В. Левашов. А Краснодон — это была война. В сорок втором году я вернулся сюда, где учился и вырос, где чуть-чуть не успел закончить школу. Город был уже оккупирован, и то, что враг был рядом с нами, да что там рядом — здесь же, в нашем городе, в наших домах! — все это торопило нас, заставляло действовать немедленно, не сидеть сложа руки, не ждать. Мы искали верное решение, единственно верное: или перейти линию фронта, или уйти к партизанам, или же самим создать подпольную организацию, которая бы действовала прямо под носом у фашистов. Как вы знаете, победил третий вариант... Ваня Земнухов, Уля Громова, Олег Кошевой и другие пытались уйти из Краснодона еще до оккупации, но не успели и, конечно же, не могли оставаться бездеятельными. Я был очень рад, что, вернувшись, встретил их — моих давних школьных товарищей. Нас столько связывало, что доверяли мы друг другу безоговорочно...

В. Кожевников. Война и здесь диктовала свои условия: сначала создавался штаб, а уж он сплачивал вокруг себя организацию. И «Молодая гвардия» в этом смысле ие исключение. Ее история хорошо известна всем советским людям благодоря прекрасному роману Александра Фадеева. Заметьте: роману, художественному произведению, допускающему и домысел, и переосмысление даже в тех случаях, когда речь идет о событиях и фактах подлинных, имевших место в действительности.

В. Левашов. И все же роман Александра Фадеева именно точен (хотя это роман, а не документальная повесть), точен не только в описании событий или героев, нет, точен в деталях. Помню, как поражался я этому, когда впервые читал книгу. Что это? Прозорливость таланта? Дар видения сквозь время, сквозь сухую скороговорку документов, сквозь сбивчивые рассказы свидетелей? Вероятно, так. Но, простите, я отвлекся... Организация наша насчитывала более девяноста человек, и, наверное, цифра эта могла быть и больше: желающих хватало. Но всегда — от первого до последнего дня существования «Молодой гвардии» — перед нами стоял вопрос: кому можно доверять? И как доверять: полностью или не совсем? Как же было просто и легко до войны! Безапелляционность мальчишеского мнения мгновенпо позволяла разделить одноклассников на «плохих» и «хороших», и в общем-то это деление почти никогда ие подводило — ни в учебе, ни в играх, ни даже в товариществе.
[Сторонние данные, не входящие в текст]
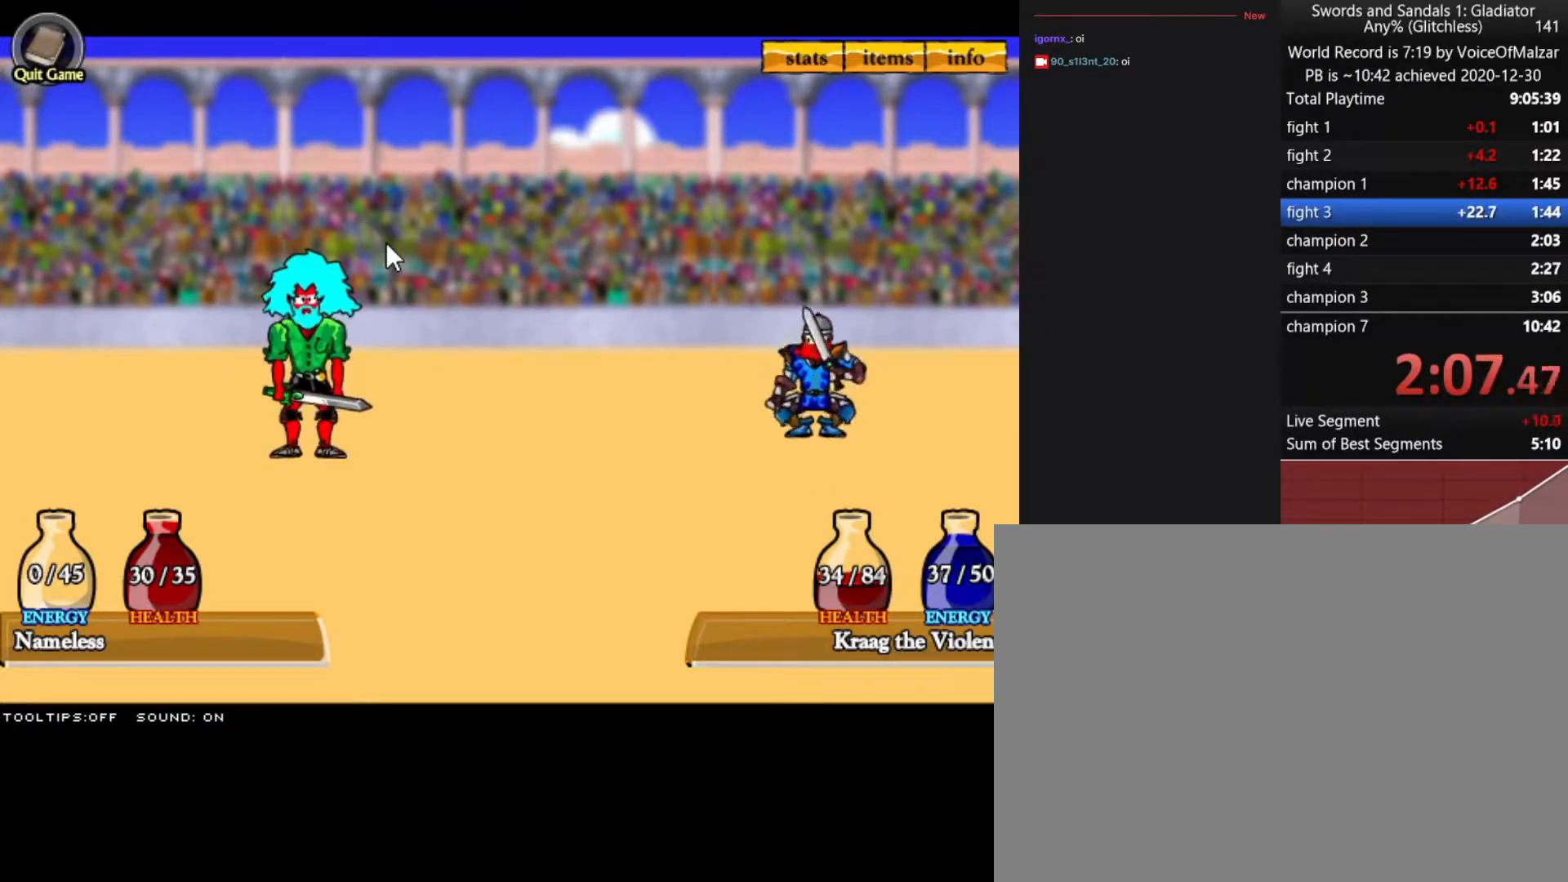
{"keys": [], "mouse": [], "events": []}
Но вот пришла война, и мы с ужасом видим, что вчерашние «хорошие» мальчики служат сегодня в управе или даже в полиции, славят мощь фашистской армии или просто отсиживаются дома, памятуя вечный постулат обывателя: моя хата с краю, нас не трогай, и мы не тронем. С новоиспеченными полицаями все было, конечно, ясно. А как быть с теми, кто не надел на руку повязку, кричащую о лояльном отношении к оккупантам? Кто бы вам указал: этому можно доверять, а этому — не стоит? А если мы все же решились довериться человеку, а он отказался пойти навстречу, испугался? Всяко было. Но ведь он уже что-то знает о нас, хотя бы о том, что мы есть, что мы не смирились. Значит, появляется опасность провала. Нет, доверяться человеку можно было лишь в том случае, если верить ему на все сто. А кому верить на все сто? Это был один из самых трудных вопросов для нас.

В. Кожевников. Не только для вас. Этот же вопрос задавали друг другу подпольщики везде, где шла подпольная борьба. В ее условиях довериться постороннему — риск. Но ведь и сама борьба — тоже риск. Каждодневный, ежечасный, смертельный. Разве вы не рисковали с самого начала, создавая подпольную организацию, вы, мальчишки и девчонки, у которых не было никакого опыта подпольной борьбы? Рисковали, еще как рисковали! Но как иначе вы могли поступить? Сидеть сложа руки, размышляя трезво и разумно: а стоит ли рисковать? А не провалимся ли мы?

В. Левашов. Нет, конечно, не могли. А кто бы мог?

В. Кожевников. Вопрос, как говорится, и ответа не требует.

В. Левашов. Мы твердо знали: если мы начнем активную борьбу с оккупантами, то вполне возможен и провал. Да, мы знали, что такое гестапо, представляли весь ужас пыток, но это не могло нас остановить. И не потому, что мы все поголовно были героями. Какие герои? Обыкновенные ребята...

В. Кожевников. В том-то все и дело, что обыкновенные. Именно вы! Советские! Те, для кого слова «патриотизм», «любовь к Родине» с детства были чем-то естественным, если хотите, обычным. В этом истоки наших необычайных дел.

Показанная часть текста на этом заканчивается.